Node reduction

LanoYado · ‎11-28-2016

I wondered if there is a way to reduce some nodes in a network. For instance, if there are two or more adjacent nodes (orange color), these nodes for my problem can be merged together as single nodes. In the figure below, nodes 41, 42, and 43 can be merged and forms a single node connected to the nodes 11 and 56. Any idea to do so?

Thanks

Best wishes

ChrisDonohue__GISP · ‎11-28-2016

Some questions to help clarify what you want:

When the nodes get reduced to one, does it matter where the resulting one "collapsed" node is spatially? Does it need to be at one of the existing nodes to be collapsed locations or can it be a totally new place, like the central location of all the collapsed nodes?
Is there any constraint on the nodes location in relation to the existing line features?

Chris Donohue, GISP

LanoYado · ‎11-28-2016

Thanks Chris for the reply. It does not matter where the new merged node will be as long as keeping all lines connect the individual nodes that form the new node with their neighbors. The new location could be any "old" location of the existing nodes or it could be a central location or any place else. There will not be any constraint on the location of the nodes except keeping the total connection to the neighbors with no change. The lines among merged-nodes, of course, will be deleted; for example, lines: 41-42 and 41-43 will be eliminated while lines 41-11 and 41-56 will be there. Note that a single line is enough to connect the new node to the node 56 although the old lines are two.
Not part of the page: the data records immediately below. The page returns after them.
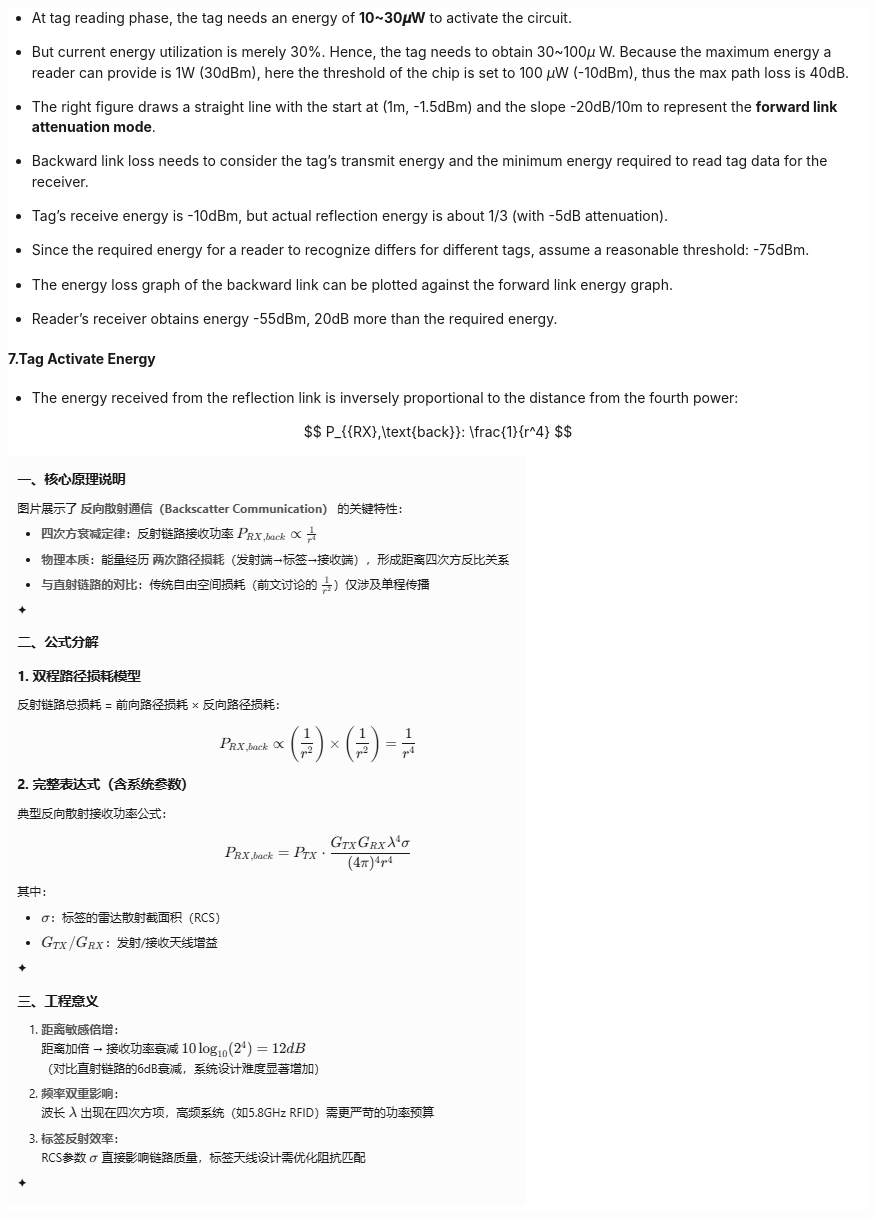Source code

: - At tag reading phase, the tag needs an energy of **10~30𝝁W** to activate the circuit.
- But current energy utilization is merely 30%. Hence, the tag needs to obtain 30~100$\mu$ W. Because the maximum energy a reader can provide is 1W (30dBm), here the threshold of the chip is set to 100 $\mu$W (-10dBm), thus the max path loss is 40dB.

- The right figure draws a straight line with the start at (1m, -1.5dBm) and the slope -20dB/10m to represent the **forward link attenuation mode**.
- Backward link loss needs to consider the tag’s transmit energy and the minimum energy required to read tag data for the
  receiver.
- Tag’s receive energy is -10dBm, but actual reflection energy is about 1/3 (with -5dB attenuation).
- Since the required energy for a reader to recognize differs for different tags, assume a reasonable threshold: -75dBm.
- The energy loss graph of the backward link can be plotted against the forward link energy graph.
- Reader’s receiver obtains energy -55dBm, 20dB more than the required energy.

#### 7.Tag Activate Energy 

- The energy received from the reflection link is inversely proportional to the distance from the fourth power:

$$
P_{{RX},\text{back}}: \frac{1}{r^4}
$$

![image-20250305203135113](image_8.png)
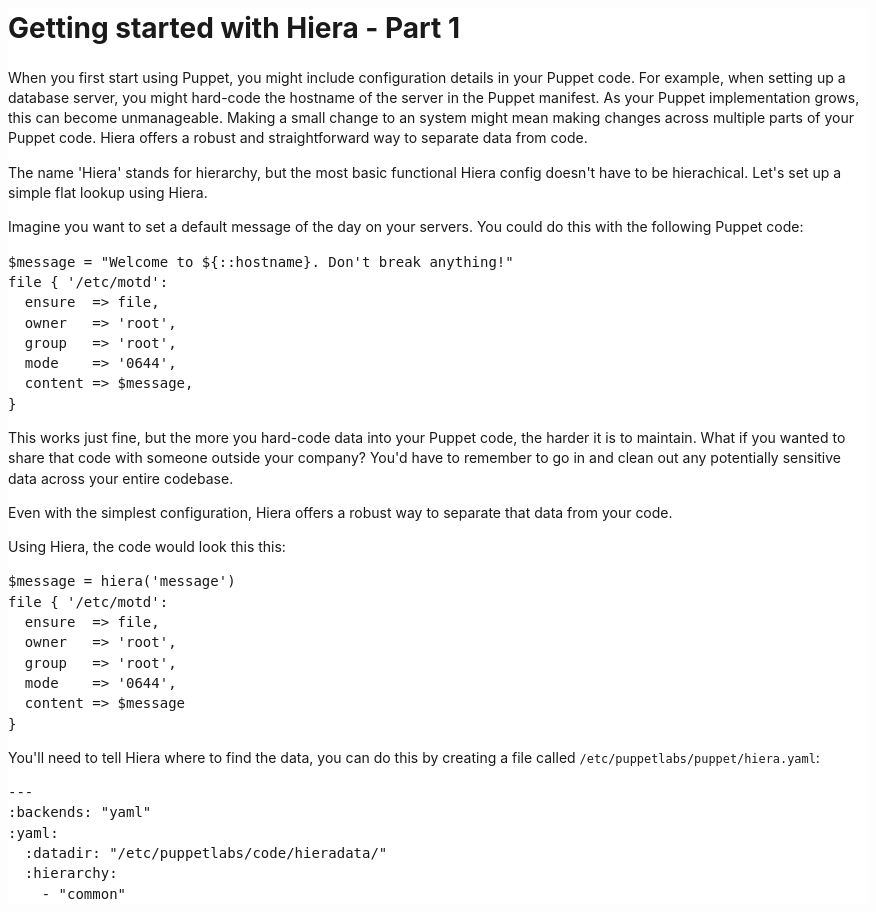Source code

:# Getting started with Hiera - Part 1

When you first start using Puppet, you might include configuration details in
your Puppet code.  For example, when setting up a database server, you might
hard-code the hostname of the server in the Puppet manifest. As your Puppet
implementation grows, this can become unmanageable. Making a small change to an
system might mean making changes across multiple parts of your Puppet code.
Hiera offers a robust and straightforward way to separate data from code.

The name 'Hiera' stands for hierarchy, but the most basic functional Hiera
config doesn't have to be hierachical.  Let's set up a simple flat lookup using
Hiera.  

Imagine you want to set a default message of the day on your servers.  You
could do this with the following Puppet code:

<pre>
$message = "Welcome to ${::hostname}. Don't break anything!"
file { '/etc/motd':
  ensure  => file,
  owner   => 'root',
  group   => 'root',
  mode    => '0644',
  content => $message,
}
</pre>

This works just fine, but the more you hard-code data into your Puppet code,
the harder it is to maintain.  What if you wanted to share that code with
someone outside your company? You'd have to remember to go in and clean out any
potentially sensitive data across your entire codebase.

Even with the simplest configuration, Hiera offers a robust way to separate that
data from your code.

Using Hiera, the code would look this this:
<pre>
$message = hiera('message')
file { '/etc/motd':
  ensure  => file,
  owner   => 'root',
  group   => 'root',
  mode    => '0644',
  content => $message
}
</pre>

You'll need to tell Hiera where to find the data, you can do this by creating a
file called `/etc/puppetlabs/puppet/hiera.yaml`:

<pre>
---
:backends: "yaml"
:yaml:
  :datadir: "/etc/puppetlabs/code/hieradata/"
  :hierarchy:
    - "common"
</pre>
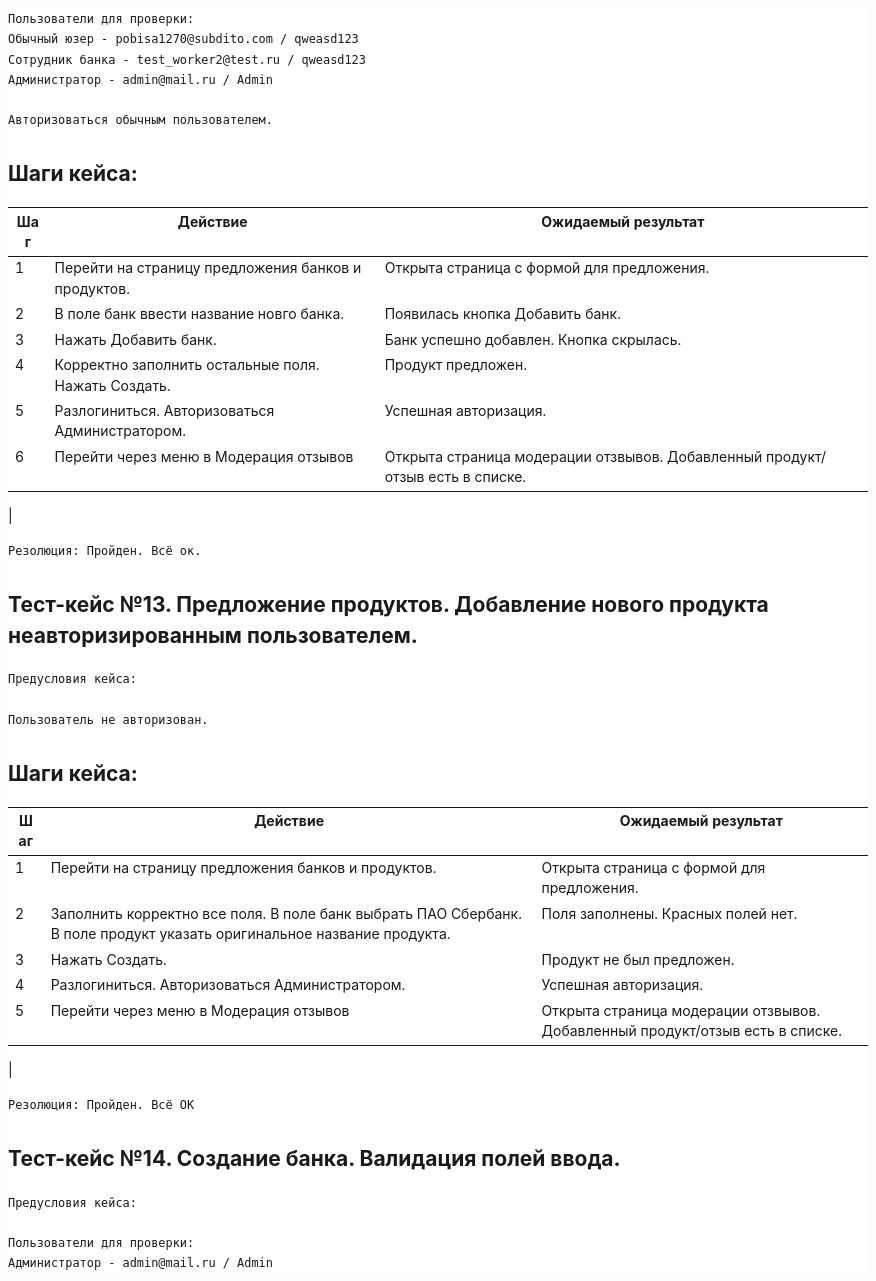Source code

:     Пользователи для проверки: 
    Обычный юзер - pobisa1270@subdito.com / qweasd123
    Сотрудник банка - test_worker2@test.ru / qweasd123
    Администратор - admin@mail.ru / Admin

    Авторизоваться обычным пользователем.

## Шаги кейса:
| Шаг | Действие                                                                                                                                          | Ожидаемый результат                                                                                                               |
|-----|---------------------------------------------------------------------------------------------------------------------------------------------------|-----------------------------------------------------------------------------------------------------------------------------------|
| 1   | Перейти на страницу предложения банков и продуктов.                                                                                              | Открыта страница с формой для предложения.                                                                      |
| 2   | В поле банк ввести название новго банка.                                    | Появилась кнопка Добавить банк.|
| 3   | Нажать Добавить банк.                                                                     | Банк успешно добавлен. Кнопка скрылась. |
| 4   | Корректно заполнить остальные поля. Нажать Создать.                                                                     | Продукт предложен.|
| 5   | Разлогиниться. Авторизоваться Администратором.                                                                     | Успешная авторизация.|    
| 6   | Перейти через меню в Модерация отзывов|    Открыта страница модерации отзвывов. Добавленный продукт/отзыв есть в списке.
|

`Резолюция: Пройден. Всё ок.`

## Тест-кейс №13. Предложение продуктов. Добавление нового продукта неавторизированным пользователем.
    Предусловия кейса: 

    Пользователь не авторизован.

## Шаги кейса:
| Шаг | Действие                                                                                                                                          | Ожидаемый результат                                                                                                               |
|-----|---------------------------------------------------------------------------------------------------------------------------------------------------|-----------------------------------------------------------------------------------------------------------------------------------|
| 1   | Перейти на страницу предложения банков и продуктов.                                                                                                            | Открыта страница с формой для предложения.                                                                      |
| 2   | Заполнить корректно все поля. В поле банк выбрать ПАО Сбербанк. В поле продукт указать оригинальное название продукта.                                              | Поля заполнены. Красных полей нет.|
| 3   | Нажать Создать.                                                                     | Продукт не был предложен.| 
| 4   | Разлогиниться. Авторизоваться Администратором.                                                                     | Успешная авторизация.|    
| 5   | Перейти через меню в Модерация отзывов|    Открыта страница модерации отзвывов. Добавленный продукт/отзыв есть в списке.
|   

`Резолюция: Пройден. Всё ОК`

## Тест-кейс №14. Создание банка. Валидация полей ввода.
    Предусловия кейса: 

    Пользователи для проверки: 
    Администратор - admin@mail.ru / Admin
AbdullahAnter · ‎11-28-2016

The main Idea to solve this problem that :

1- select orange points that intersect with same line.

2-select one point only from each line selection,then delete other.

That will remove all unwanted orange points.

3-now we need to delete the lines that haven't any point in (start or end ) line.

you can use topology for this.

Use python or model builder for previous propose.

LanoYado · ‎11-28-2016

Sorry Abdullah, I didn't get your point. Thanks for your reply.